As the recession continues to bite, and price of metals continues to rise, there has been a steady increase in the number of thefts of precious metals from historical and listed buildings...
Lead, copper, aluminium are just some of the old-fashioned roofing metals commonly used on many older listed buildings (such as schools, churches and other historical buildings). Precious metals are frequently used for factory roofs, flashing for chimneys and wiring and fencing for industrial and commercial premises. Unfortunately, these types of properties are now frequent targets for criminals, hoping to sell their stolen metals to scrap metal dealers. Thieves have also been known to strip all of the wiring out of a construction site, left up manhole covers, pull up street grates, remove water pipes and even steal an air-conditioning unit for the copper inside.
The problem has become so bad that the Government is introducing new rules regarding eliminating cash purchases at UK scrap metal merchants. Likewise, despite the introduction of new rules regarding the requirement for an ID check before a scrap metal can take place, the problem of meta thievery is getting steadily worse.
Frustratingly for owners, when a building is left empty and boarded up, or with a 'to let' sign outside, it announces to local criminals that precious metals may be left unoccupied for the picking. To make matters worse, many landlords and second homeowners choose to leave the heat on and the water running, (so their pipes won't freeze up in the winter weather). However, if the copper piping is stolen by the thieves in this situation, the resultant building insurance claim for water damage can be even worse than the theft of the metal itself.
One possible response could be to replace your lead or copper roof with a less valuable alternative material. For some repeat victims this may be a more economical solution, as insurance companies battle to mitigate the losses they are currently experiencing. Whilst theft is a core cover of most building insurance policies, the continued targeting of metal roofs by thieves presents a specific problem for UK insurance of listed or historical buildings. Many historical buildings are listed. This means that any theft or damage of its metal or materials should ultimately result in a restoration on a like-for-like basis, once the claim has been settled. Local authorities follow strict guidelines regarding listed building status, and most listed building owners are all to aware of these restrictions regarding changing original materials or features during repairs. So in the past, thieves have repeatedly targeted the same building over a period of time, once a new roof has been replaced and paid for by the insurance company.
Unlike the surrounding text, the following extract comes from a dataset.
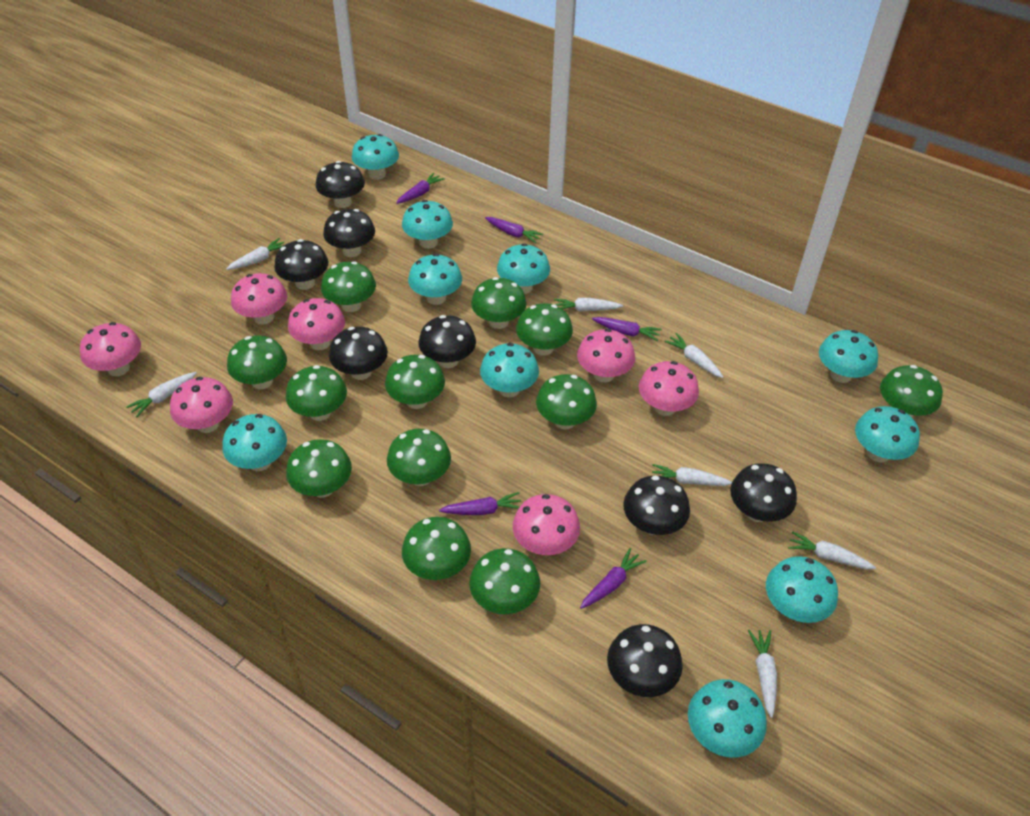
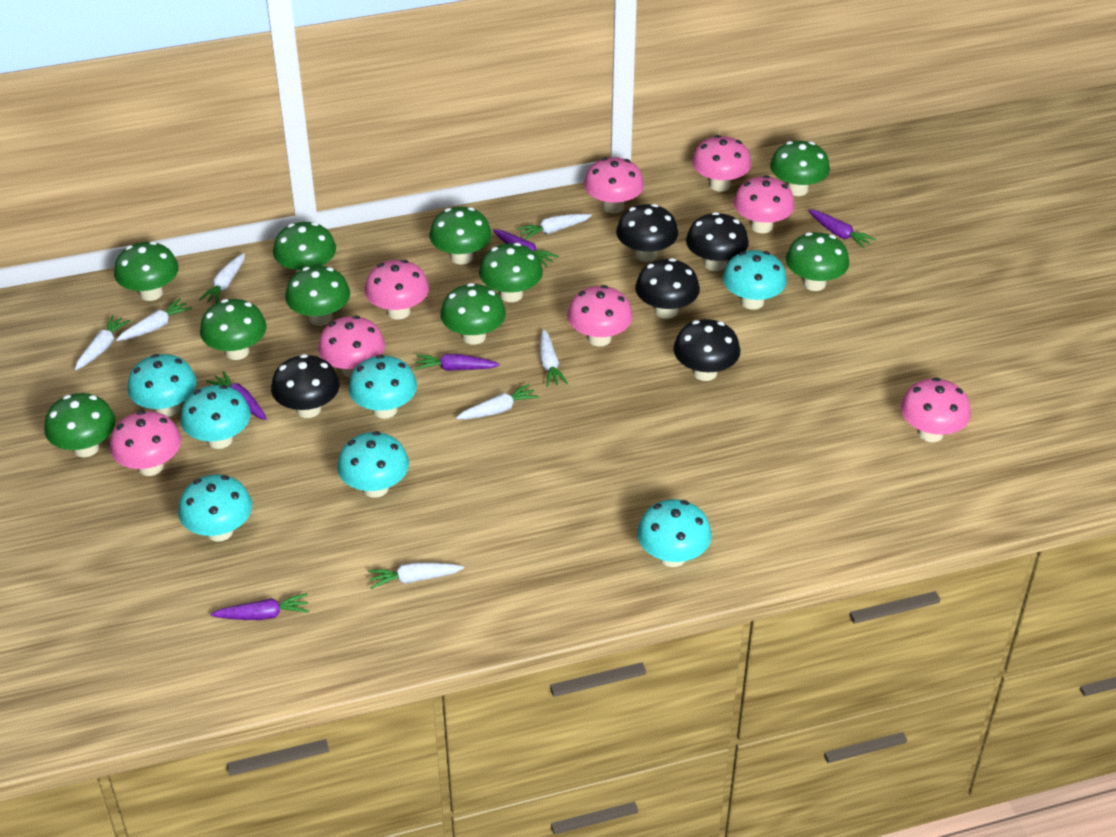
black mushroom: 8 -> 5
green mushroom: 12 -> 10
pink mushroom: 7 -> 8
turquoise mushroom: 10 -> 7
The general reaction by UK insurance industry has been predictable. Some insurers have capped the value of total claims in any one year paid out. It is likely that policyholder may also see an increase in the levels of excess per insurance policy. Although the response to the problem varies by insurance company, homeowners, second home owners and listed building owners should check their policy wording carefully at renewal time. Unfortunately, it is highly unlikely local authorities will yield to calls from the insurance industry to relax the rules regarding using different building materials to replace original metal features.
So what can be done? Some building owners have introduced increased security CCTV to ward off hopeful thieves. Discussions continue in Government regarding some type of security identification scheme, for precious materials by geographic location. Yet, if the price of precious metals continues to rise, the likely outcome will be more thefts, more claims and less insurer policies on the market (in what is already a niche market). It is also likely there will be a general increase in the excess levels or premiums quoted to owners of listed buildings with metal roofs, (especially if they have previously made insurance claims for theft in the past).